Create a second job that runs only when explicitly triggered — useful for on-demand reports:

az containerapp job create \
  --name triage-report-job \
  --resource-group $RESOURCE_GROUP \
  --environment $CONTAINERAPPS_ENVIRONMENT \
  --image $ACR_NAME.azurecr.io/triage-worker:v1 \
  --registry-server $ACR_NAME.azurecr.io \
  --registry-username $ACR_NAME \
  --registry-password "$(az acr credential show --name $ACR_NAME --query 'passwords[0].value' -o tsv)" \
  --trigger-type Manual \
  --replica-timeout 600 \
  --replica-retry-limit 1 \
  --cpu 0.5 \
  --memory 1Gi \
  --secrets "project-endpoint=$AZURE_AI_PROJECT_ENDPOINT" \
  --env-vars "AZURE_AI_PROJECT_ENDPOINT=secretref:project-endpoint" \
             "AZURE_AI_MODEL_DEPLOYMENT=$AZURE_AI_MODEL_DEPLOYMENT"

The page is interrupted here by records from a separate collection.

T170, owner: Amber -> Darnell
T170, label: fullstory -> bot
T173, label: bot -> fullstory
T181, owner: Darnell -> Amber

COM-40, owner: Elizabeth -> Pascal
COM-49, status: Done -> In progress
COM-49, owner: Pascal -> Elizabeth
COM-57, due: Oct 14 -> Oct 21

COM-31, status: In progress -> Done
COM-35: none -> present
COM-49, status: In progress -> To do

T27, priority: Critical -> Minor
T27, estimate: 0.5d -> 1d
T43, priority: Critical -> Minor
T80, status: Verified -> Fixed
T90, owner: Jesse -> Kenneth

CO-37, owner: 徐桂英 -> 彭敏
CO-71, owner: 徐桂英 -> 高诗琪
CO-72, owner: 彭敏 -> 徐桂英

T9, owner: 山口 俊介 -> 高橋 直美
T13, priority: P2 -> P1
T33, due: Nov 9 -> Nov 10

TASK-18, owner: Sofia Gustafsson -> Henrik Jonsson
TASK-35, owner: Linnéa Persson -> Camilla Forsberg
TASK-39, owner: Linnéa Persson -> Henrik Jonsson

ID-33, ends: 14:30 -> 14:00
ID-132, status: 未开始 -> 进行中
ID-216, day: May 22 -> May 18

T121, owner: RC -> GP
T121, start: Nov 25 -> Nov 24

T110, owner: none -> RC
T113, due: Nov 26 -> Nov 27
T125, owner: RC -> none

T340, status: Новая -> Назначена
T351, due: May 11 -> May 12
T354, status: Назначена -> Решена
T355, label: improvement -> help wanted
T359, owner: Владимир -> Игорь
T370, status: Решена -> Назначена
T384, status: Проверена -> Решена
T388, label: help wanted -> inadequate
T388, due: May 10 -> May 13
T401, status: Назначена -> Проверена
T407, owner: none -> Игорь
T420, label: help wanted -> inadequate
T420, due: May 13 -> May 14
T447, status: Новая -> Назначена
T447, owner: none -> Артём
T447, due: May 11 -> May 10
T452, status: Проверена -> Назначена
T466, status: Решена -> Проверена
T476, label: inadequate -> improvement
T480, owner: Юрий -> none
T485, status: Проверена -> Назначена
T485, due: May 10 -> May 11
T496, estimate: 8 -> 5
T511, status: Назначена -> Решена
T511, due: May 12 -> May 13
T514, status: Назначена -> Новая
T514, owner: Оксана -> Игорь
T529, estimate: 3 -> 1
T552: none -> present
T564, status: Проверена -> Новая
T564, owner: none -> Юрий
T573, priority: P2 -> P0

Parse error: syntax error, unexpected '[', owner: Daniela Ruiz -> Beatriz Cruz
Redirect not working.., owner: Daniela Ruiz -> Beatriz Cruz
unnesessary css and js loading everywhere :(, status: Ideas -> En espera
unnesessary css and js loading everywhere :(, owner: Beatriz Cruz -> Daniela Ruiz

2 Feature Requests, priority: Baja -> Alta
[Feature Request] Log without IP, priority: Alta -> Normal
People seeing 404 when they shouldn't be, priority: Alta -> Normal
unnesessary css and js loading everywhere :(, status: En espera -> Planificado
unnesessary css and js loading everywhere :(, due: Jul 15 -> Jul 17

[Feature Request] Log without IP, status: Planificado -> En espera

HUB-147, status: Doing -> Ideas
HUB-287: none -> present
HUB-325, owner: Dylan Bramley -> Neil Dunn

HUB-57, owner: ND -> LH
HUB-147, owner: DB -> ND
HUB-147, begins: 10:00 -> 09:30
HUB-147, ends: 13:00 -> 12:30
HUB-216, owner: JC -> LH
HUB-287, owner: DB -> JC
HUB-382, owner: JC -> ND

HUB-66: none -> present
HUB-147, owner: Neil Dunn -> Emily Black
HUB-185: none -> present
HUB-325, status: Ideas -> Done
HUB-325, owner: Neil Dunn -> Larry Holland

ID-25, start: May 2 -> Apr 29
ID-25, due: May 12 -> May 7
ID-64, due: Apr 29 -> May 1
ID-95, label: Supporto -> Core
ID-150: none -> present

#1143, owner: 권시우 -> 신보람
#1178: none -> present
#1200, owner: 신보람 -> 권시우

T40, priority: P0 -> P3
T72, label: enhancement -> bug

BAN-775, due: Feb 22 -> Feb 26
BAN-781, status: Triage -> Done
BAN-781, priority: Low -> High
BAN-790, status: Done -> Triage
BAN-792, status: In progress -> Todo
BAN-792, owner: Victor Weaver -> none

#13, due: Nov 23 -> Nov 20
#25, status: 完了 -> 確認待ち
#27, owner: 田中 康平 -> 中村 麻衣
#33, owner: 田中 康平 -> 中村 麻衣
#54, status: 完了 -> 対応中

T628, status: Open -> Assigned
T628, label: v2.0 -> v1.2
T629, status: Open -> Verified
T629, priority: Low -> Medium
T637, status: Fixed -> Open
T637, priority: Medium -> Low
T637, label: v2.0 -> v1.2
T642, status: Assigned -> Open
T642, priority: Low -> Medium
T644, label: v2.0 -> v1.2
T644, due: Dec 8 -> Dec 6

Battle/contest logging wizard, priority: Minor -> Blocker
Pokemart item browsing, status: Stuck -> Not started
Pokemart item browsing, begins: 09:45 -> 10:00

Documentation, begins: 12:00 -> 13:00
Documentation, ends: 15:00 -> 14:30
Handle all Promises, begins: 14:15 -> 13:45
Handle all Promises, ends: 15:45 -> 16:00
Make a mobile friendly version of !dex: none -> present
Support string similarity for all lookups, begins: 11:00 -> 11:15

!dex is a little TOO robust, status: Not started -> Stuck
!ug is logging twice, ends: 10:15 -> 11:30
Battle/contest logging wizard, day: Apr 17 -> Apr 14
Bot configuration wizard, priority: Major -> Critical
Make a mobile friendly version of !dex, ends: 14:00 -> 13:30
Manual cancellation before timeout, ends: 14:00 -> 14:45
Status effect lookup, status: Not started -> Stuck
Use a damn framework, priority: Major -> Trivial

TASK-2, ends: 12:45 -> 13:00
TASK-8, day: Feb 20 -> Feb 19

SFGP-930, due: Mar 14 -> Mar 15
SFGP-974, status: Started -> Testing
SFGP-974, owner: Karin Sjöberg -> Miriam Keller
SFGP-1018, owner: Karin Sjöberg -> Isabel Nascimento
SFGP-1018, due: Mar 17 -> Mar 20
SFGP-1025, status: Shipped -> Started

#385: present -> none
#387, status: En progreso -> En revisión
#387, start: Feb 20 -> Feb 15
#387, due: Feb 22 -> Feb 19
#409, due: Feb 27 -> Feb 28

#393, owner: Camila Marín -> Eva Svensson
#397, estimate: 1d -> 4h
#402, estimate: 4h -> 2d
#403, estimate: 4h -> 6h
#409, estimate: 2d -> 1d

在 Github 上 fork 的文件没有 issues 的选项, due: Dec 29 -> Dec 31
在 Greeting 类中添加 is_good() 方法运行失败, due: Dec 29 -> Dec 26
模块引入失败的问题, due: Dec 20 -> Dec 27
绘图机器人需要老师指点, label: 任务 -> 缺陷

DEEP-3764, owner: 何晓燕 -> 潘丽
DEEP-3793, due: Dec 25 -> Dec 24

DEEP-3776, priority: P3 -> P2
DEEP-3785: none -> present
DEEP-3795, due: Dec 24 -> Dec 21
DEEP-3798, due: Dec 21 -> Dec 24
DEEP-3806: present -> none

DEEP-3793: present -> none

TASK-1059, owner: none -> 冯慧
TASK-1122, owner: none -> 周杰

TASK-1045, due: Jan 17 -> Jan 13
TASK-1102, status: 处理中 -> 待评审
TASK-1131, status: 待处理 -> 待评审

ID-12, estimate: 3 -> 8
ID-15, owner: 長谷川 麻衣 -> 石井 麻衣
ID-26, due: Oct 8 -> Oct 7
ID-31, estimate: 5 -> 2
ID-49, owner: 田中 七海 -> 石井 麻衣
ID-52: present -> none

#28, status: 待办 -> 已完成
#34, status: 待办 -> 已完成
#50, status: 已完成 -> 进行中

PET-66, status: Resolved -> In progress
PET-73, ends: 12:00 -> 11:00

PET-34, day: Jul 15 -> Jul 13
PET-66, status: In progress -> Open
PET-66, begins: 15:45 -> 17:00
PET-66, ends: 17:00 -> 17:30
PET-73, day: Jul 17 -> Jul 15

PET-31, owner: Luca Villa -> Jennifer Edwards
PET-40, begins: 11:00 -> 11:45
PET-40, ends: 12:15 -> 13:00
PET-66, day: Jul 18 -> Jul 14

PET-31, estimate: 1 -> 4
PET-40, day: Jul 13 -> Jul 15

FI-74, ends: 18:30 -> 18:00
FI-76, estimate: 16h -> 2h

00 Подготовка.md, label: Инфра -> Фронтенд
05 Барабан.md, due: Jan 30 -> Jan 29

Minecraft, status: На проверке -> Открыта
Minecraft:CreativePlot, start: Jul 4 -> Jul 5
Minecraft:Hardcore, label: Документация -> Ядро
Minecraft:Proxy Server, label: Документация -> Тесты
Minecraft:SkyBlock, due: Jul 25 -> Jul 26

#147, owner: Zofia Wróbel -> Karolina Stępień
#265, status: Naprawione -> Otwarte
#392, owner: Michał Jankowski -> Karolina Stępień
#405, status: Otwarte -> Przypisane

# Assign identity and grant AI access (same as the batch job)
az containerapp job identity assign \
  --name triage-report-job \
  --resource-group $RESOURCE_GROUP \
  --system-assigned

REPORT_PRINCIPAL_ID=$(az containerapp job show \
  --name triage-report-job \
  --resource-group $RESOURCE_GROUP \
  --query identity.principalId -o tsv)

az role assignment create \
  --assignee $REPORT_PRINCIPAL_ID \
  --role "Cognitive Services OpenAI User" \
  --scope "$AI_RESOURCE_ID"

Step 7 — Run the manual job

az containerapp job start \
  --name triage-report-job \
  --resource-group $RESOURCE_GROUP

Step 8 — Compare execution history

# Scheduled job
az containerapp job execution list \
  --name triage-batch-job \
  --resource-group $RESOURCE_GROUP \
  -o table

# Manual job
az containerapp job execution list \
  --name triage-report-job \
  --resource-group $RESOURCE_GROUP \
  -o table

Step 9 — List all jobs in the environment

az containerapp job list \
  --resource-group $RESOURCE_GROUP \
  -o table

Jobs vs Container Apps

Aspect Container App Container Apps Job
Lifecycle Long-running (always on or scaled to zero) Runs to completion, then exits
Trigger HTTP requests, TCP, events Schedule, manual, event
Scaling 0–N replicas based on load 0–N executions based on trigger
Use case APIs, web apps, microservices Batch processing, ETL, reports
Cost Per-second while running Per-second per execution

What this lab demonstrates

  1. Creating scheduled and manual-trigger Container Apps Jobs.
  2. Running a batch AI workload (triage classification).
  3. Viewing execution history and logs.
  4. Understanding when to use Jobs vs always-on Container Apps.

Expected result

Two jobs exist in the environment. The scheduled job runs nightly (and can be triggered manually). The manual job runs on demand. Both process patient records through Microsoft Foundry and output a triage report.

Verification

  • [ ] az containerapp job list --resource-group $RESOURCE_GROUP -o table shows both jobs.
  • [ ] Manual execution of triage-batch-job completes successfully.
  • [ ] Job logs show the batch triage report with patient classifications.
  • [ ] triage-report-job can be triggered and shows execution history.